Now let's go in-depth on what happens when we train an encoder-decoder transformer model vs a decoder-only model.
Encoder-Decoder Model
In an encoder-decoder model, Attention is applied at 2 places.
- Masked Multi-Headed Attention — Applies attention within the outputs that are given to the decoder as inputs after shifting them to the right. The attention model then masks the future tokens and applies attention to the present token.
- Multi-Headed Attention — Also known as encoder-decoder attention because it applies attention between encoders and decoders.
This enables the Decoder model to first understand the relationship between words in the decoder input (The output that we want the decoder to produce) and then relate that to the embedding of the inputs that we get from the encoder by doing an encoder-decoder cross-attention.
These models are mostly used for language translation tasks. For example, we want to translate an English sentence into French. We input the English sentence to the encoder that understands it, and creates its embedding.
The Decoder takes the French sentence as input (shifted right). The first attention module understands it and the second attention module learns to map it to the English embeddings. The decoder finally decodes and outputs the French sentence one token at a time calculates the loss and keeps improving the model. Here, The Decoder has its own Embedding Matrix that learns the embedding of the French words while the Encoder’s embedding matrix consists of the embedding of the English Vocabulary.
If the Task is the Generate tokens in the same language, the Embedding matrix is shared between the encoder and the decoder thus optimizing the space.
Inference
If we want to use the model for the same task it has been trained on, we can now zero-shot it.
If we want to add domain-specific data or use it for a different task, we need to fine-tune the model which is done in a very similar way to an Encoder model.
Now, You might think GPT too is good at translation but it is a Decoder-Only model. how does that work? Let's look into that.
Decoder-Only Model
A decoder-only model like GPT has only 1 attention layer which does attention across itself. The self-attention block here applies Causal Attention masking the future words and only being able to “see” the present words. GPT has been trained to generate the next word looking at the previous word. It has its own embedding matrix which updates its weights and learns the embedding as and when the model is improving its accuracy on the generation task.
If we want to use GPT for language translation task, we need to finetune it with a sufficient amount of labeled translation data.
English: Hello, how are you?
French: Bonjour, comment ça va?
During fine-tuning, We need to modify the embedding matrix to encompass the tokens from both the input and the target language models. As we fine-tune the model, the weights from the embedding model and thus the French words keep improving along with that of the other layers( attention module and linear projection layers)
In conclusion, an Encoder is good at tasks that need an understanding of the data (It encodes the data) and Decoders is good at decoding data. It is extremely important to remember that a pre-trained model will work well only on the task it has been pre-trained on. And it is always better to fine-tune your model for a new task.

Activities ▸
1: Transcribe the transformer passage word for word, starting with "French: Bonjour, comment" and going on through "a new task.".
2: According to the transformer passage, what happens to the embedding matrix when the task is to generate tokens in the same language?
3: Summarize the transformer passage in two sentences.
Leave the items aside; they have nothing to do with this.

Raw data ▸
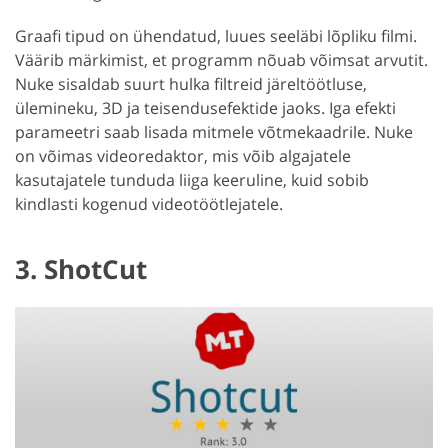
Graafi tipud on ühendatud, luues seeläbi lõpliku filmi.
Väärib märkimist, et programm nõuab võimsat arvutit.
Nuke sisaldab suurt hulka filtreid järeltöötluse,
ülemineku, 3D ja teisendusefektide jaoks. Iga efekti
parameetri saab lisada mitmele võtmekaadrile. Nuke
on võimas videoredaktor, mis võib algajatele
kasutajatele tunduda liiga keeruline, kuid sobib
kindlasti kogenud videotöötlejatele.
3. ShotCut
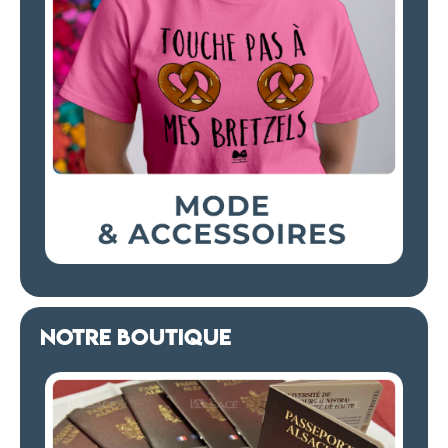
NOTRE BOUTIQUE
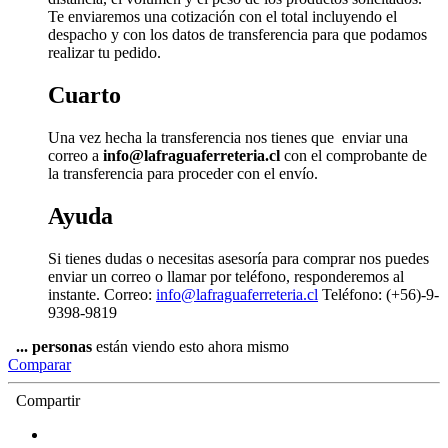
Te enviaremos una cotización con el total incluyendo el
despacho y con los datos de transferencia para que podamos
realizar tu pedido.
Cuarto
Una vez hecha la transferencia nos tienes que enviar una
correo a
info@lafraguaferreteria.cl
con el comprobante de
la transferencia para proceder con el envío.
Ayuda
Si tienes dudas o necesitas asesoría para comprar nos puedes
enviar un correo o llamar por teléfono, responderemos al
instante. Correo:
info@lafraguaferreteria.cl
Teléfono: (+56)-9-
9398-9819
...
personas
están viendo esto ahora mismo
Comparar
Compartir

Solution set ▸
1:
French: Bonjour, comment ça va?
During fine-tuning, We need to modify the embedding matrix to encompass the tokens from both the input and the target language models. As we fine-tune the model, the weights from the embedding model and thus the French words keep improving along with that of the other layers( attention module and linear projection layers)
In conclusion, an Encoder is good at tasks that need an understanding of the data (It encodes the data) and Decoders is good at decoding data. It is extremely important to remember that a pre-trained model will work well only on the task it has been pre-trained on. And it is always better to fine-tune your model for a new task.

2: It is shared between the encoder and the decoder, which optimizes space.

3: An encoder-decoder model applies attention in two places, masked multi-headed attention within the decoder input and encoder-decoder cross-attention, and is mostly used for language translation. A decoder-only model like GPT has a single causal self-attention layer and must be fine-tuned with labeled translation data to translate, because a pre-trained model works well only on the task it was pre-trained on.